На табурете сидел и раскачивался Счастливчик.
– Очнулись, господин полковник?
– Где Марина? – спросил Никитос, губы лепились друг к дружке как на клею, и вышло не очень.
– Тебе то какая разница? – удивился прапорщик.
– Действительно, никакой, – согласился Никитос. – Вы ведь все равно меня убьете.
– Зачем портить товар? Мы тебя продадим.
– Много не дадут, – предупредил Никитос. – Так что не торгуйся, бери, что предложат.
– Помнишь в одном старом фильме, герой говорит другому: Теперь я понял, почему ты мне всегда нравился. Мы ведь могли бы быть вместе. Я ведь тебе предлагал. А ты скурвился. Столько ребят сгубил. Мне стоило большого труда их остановить. К твоей жопе, между прочим, пристраивались.
– У меня геморрой, – предупредил Никитос.
– А хоть гайморит, – впрочем, Счастливчик сразу поправился, извлекая из планшетки объемный пакет. – Твоя медицинская карта. Нет у тебя геморроя и гайморита нет.

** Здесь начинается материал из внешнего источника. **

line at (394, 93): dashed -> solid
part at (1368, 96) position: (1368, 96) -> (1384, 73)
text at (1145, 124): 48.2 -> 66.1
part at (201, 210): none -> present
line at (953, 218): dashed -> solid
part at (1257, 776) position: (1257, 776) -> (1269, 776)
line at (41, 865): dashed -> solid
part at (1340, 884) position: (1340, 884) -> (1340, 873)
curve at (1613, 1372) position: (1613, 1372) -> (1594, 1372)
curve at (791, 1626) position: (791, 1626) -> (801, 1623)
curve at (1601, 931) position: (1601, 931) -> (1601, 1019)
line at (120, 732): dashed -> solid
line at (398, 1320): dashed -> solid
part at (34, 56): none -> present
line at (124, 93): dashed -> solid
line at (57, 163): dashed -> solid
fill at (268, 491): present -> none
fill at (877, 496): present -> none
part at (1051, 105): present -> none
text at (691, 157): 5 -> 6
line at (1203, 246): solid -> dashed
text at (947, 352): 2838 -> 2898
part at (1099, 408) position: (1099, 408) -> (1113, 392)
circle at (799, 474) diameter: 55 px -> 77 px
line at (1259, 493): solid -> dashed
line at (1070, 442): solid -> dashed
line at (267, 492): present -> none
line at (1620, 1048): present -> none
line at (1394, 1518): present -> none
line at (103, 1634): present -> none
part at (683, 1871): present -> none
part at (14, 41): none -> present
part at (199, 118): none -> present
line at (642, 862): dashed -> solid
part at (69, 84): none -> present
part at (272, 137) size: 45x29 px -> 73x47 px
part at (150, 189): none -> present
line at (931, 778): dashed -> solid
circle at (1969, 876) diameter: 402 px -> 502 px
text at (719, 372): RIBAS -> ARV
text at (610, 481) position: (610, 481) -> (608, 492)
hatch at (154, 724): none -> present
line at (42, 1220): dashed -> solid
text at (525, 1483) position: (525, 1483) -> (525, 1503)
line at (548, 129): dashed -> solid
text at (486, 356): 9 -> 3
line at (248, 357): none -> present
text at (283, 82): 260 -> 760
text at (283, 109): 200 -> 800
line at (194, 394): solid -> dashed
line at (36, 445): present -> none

– Что-то тонкая, у меня одних огнестрельных ранений только 8 штук, – засомневался Никитос.
– Ерунда, зато внутренние органы не задеты. Почки аж целых две, – Счастливчик заржал, и груди его затряслись как у бабы.
– Я б тебя на сало продал, – пообещал Никитос.
Счастливчик резко оборвал смех, было видно смеяться ему не очень то и хотелось.
Артист, блин, подумал Ребрий.
– Ты знаешь, что с тобой будет очень скоро? – спросил прапорщик. – Мы продадим тебя по частям, потому что так ты больше стоишь. А знаешь почему? Потому что целиком ты на многое не тянешь. Ты дешевка, полковник. Твои погоны стоят дороже твоей дырявой шкуры. Какая личность, увольте! Герой сумитской войны? Кому ты на хер нужен. А вот сердце на вес, желудочек, печеночка, яйца для старых пердунов, которые жаждут шлюх драть, это да. Ты уже не человек, полковник, ты живые деньги, хотя сам уже труп. Хорошо сказал?